» PROBLEMS AND TASKS:
[A] According to the article on seasonal infectious disease outbreaks, what drives the seasonality of measles? Answer in one to three sentences.
[B] Continue the article on seasonal infectious disease outbreaks from its last sentence.

» EXCERPTED PASSAGE:
_____

Scheduling Your Next Infectious Disease Outbreak
Influenza is not the only infectious disease with a season.
In a new research paper, Micaela Martinez, Ph.D., makes a case that all infectious diseases have a seasonal aspect to outbreaks.
In any given year, outbreaks of flu in the winter, chickenpox in the spring, and polio in the summer are just a few examples in this study.
Dr. Martinez created an annual calendar of epidemics for 69 infectious diseases, from commonplace infections to rare tropical diseases.
The research paper describes 4 main drivers of seasonality in infectious diseases.
- Environmental factors like temperature and humidity regulate seasonal flu; in vector-borne diseases like Zika too, the environment plays a role in the proliferation of mosquitoes,
- Host behaviors such as children coming into close proximity with each other during the school year are a factor in measles,
- Ecological factors such as algae play a role in the outbreak of cholera, and
- Seasonal biological rhythms, similar to those that govern migration and hibernation in animals, may also be a factor in diseases like polio, although more research is needed.

_____

Limb landmark coordinates

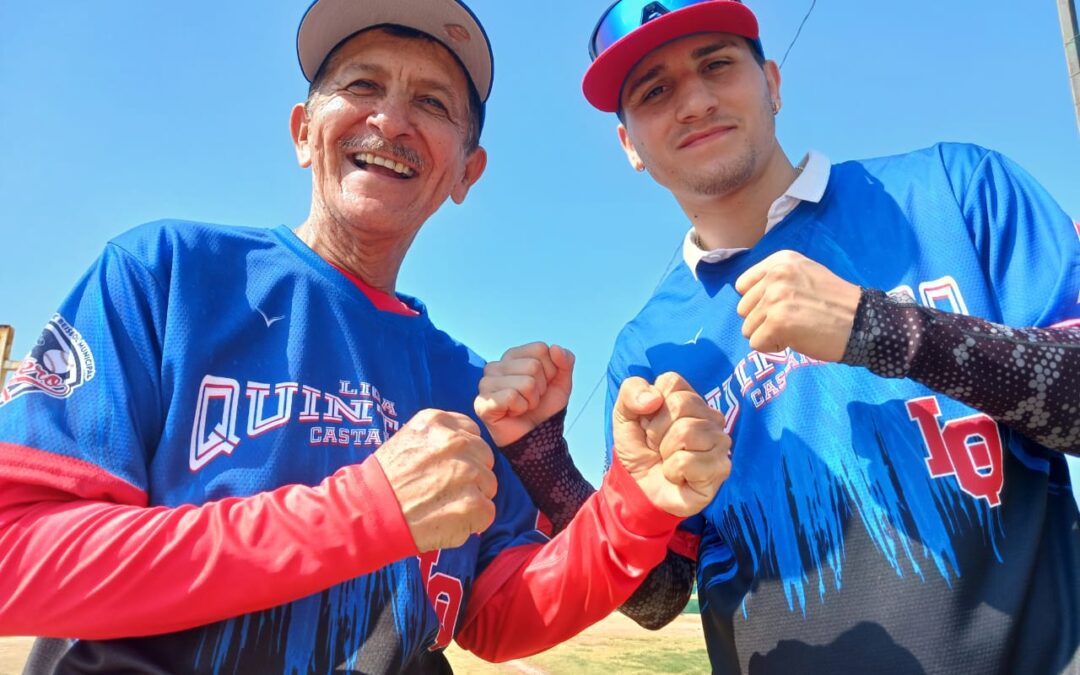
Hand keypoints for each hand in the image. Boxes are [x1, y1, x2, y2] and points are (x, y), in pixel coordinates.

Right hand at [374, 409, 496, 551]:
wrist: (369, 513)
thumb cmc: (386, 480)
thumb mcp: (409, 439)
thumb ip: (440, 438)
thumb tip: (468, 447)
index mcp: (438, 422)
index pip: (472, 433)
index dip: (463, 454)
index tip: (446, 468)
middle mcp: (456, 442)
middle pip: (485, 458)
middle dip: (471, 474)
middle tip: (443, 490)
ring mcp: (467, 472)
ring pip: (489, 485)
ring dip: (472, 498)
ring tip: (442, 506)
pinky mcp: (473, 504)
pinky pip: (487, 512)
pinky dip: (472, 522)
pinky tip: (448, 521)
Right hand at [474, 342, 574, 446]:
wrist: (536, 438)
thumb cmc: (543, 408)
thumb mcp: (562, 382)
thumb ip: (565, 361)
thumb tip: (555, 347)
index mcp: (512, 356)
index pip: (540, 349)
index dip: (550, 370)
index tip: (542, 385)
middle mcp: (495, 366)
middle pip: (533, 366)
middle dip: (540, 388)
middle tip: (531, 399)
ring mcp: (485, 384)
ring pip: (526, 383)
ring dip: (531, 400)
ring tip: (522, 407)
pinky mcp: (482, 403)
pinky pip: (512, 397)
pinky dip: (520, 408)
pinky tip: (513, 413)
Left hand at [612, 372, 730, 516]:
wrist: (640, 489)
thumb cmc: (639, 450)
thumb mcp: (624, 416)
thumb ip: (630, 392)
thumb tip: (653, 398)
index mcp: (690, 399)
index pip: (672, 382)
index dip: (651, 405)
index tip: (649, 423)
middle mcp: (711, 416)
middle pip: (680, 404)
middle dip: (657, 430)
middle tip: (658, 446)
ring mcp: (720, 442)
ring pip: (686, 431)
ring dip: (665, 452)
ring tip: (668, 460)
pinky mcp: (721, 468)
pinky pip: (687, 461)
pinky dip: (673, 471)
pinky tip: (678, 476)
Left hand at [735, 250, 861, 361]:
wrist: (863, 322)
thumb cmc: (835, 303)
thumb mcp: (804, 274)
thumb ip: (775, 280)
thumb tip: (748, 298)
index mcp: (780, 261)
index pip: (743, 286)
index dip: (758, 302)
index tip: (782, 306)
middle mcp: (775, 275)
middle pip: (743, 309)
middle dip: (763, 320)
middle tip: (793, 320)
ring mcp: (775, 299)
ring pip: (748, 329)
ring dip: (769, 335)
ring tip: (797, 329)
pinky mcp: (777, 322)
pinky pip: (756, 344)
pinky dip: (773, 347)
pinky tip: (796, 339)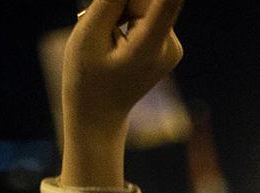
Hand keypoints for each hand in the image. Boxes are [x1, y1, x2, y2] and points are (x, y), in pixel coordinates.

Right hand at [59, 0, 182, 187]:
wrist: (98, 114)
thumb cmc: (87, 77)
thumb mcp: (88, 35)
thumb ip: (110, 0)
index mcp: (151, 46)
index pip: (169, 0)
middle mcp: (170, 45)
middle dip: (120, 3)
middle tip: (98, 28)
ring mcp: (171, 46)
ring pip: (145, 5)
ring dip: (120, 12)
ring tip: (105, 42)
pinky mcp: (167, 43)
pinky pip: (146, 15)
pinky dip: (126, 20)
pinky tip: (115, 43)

_____

» ANSWERS TO THIS EXERCISE:
[A] Measles seasonality is driven by host behavior. During the school year, children come into close proximity with each other, and that contact is a factor in measles outbreaks.

[B]
“Seasonality is a powerful and universal feature of infectious diseases, although the scientific community has largely ignored it for the majority of infections,” says Martinez, an assistant professor of Environmental Health Sciences, at the Columbia University Mailman School of Public Health.
“Much work is needed to understand the forces driving disease seasonality and understand how we can leverage seasonality to design interventions to prevent outbreaks and treat chronic infections,” Dr. Martinez in a press release.
Identifying the drivers of seasonal outbreaks is not always straightforward, but they can pay dividends.
As an example, the bacteria that cause cholera, which spread to humans by fecal-oral transmission, can be maintained in water supported by algae.
Public health officials might undertake an intervention to prevent the transmission of cholera from infected individuals and/or target the bacteria surviving in algae-filled waterbodies.
Importantly, the key season to undertake each of these interventions would likely differ.
“There needs to be a systematic review of seasonality for each infectious disease.”
“Especially for chronic infections, if we understand when individuals might experience relapse or flare-ups, we might be able to anticipate illness and be more proactive about treatment or screening,” said Dr. Martinez.
Dr. Martinez collected data for this study from the Centers for Disease Control and Prevention (CDC), the World Health Organization (WHO) and the European Centre for Disease Prevention and Control.